Così il poeta Giano Vitale la piange nell’ Imperiae panegyricus:

Si elargirono a Roma due gran doni
Marte le die’l’impero, Venere Imperia.
Morte e Fortuna ostaron, e portò via
Fortuna impero,
Imperia Morte
Pianser l’impero i padri,
noi, noi questa piangemmo.
Quelli l’impero, noi, noi
abbiamo perso il cuore.

Sepolta in una bellissima tomba rinascimentale nella chiesa di San Gregorio al Celio, voluta da Agostino Chigi, di lei restò, per oltre un secolo, solo il ricordo di un’elegante iscrizione latina che tradotta suonava così: “Imperia, cortigiana romana che, degna di così gran nome, offrì un esempio di bellezza raro per il genere umano.

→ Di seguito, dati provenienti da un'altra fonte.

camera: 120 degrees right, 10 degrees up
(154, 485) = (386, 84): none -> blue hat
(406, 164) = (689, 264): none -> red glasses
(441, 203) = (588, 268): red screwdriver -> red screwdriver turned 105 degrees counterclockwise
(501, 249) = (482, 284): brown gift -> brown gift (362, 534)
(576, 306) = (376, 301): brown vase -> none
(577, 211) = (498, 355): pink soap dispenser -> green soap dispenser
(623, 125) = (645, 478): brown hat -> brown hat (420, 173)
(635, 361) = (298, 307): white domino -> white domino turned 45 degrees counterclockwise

Visse ventisei anni e dodici giorni e morì nell’anno 1512, il 15 agosto”. Un congedo dal mondo che non pecca certo d’ipocrisia come, invece, quello di un’altra ‘cortigiana onesta’, Beatrice Pareggi, inumata sempre nella chiesa di Sant’Agostino: “Fu madre esemplare, rapita nel fiore della sua santa gioventù”.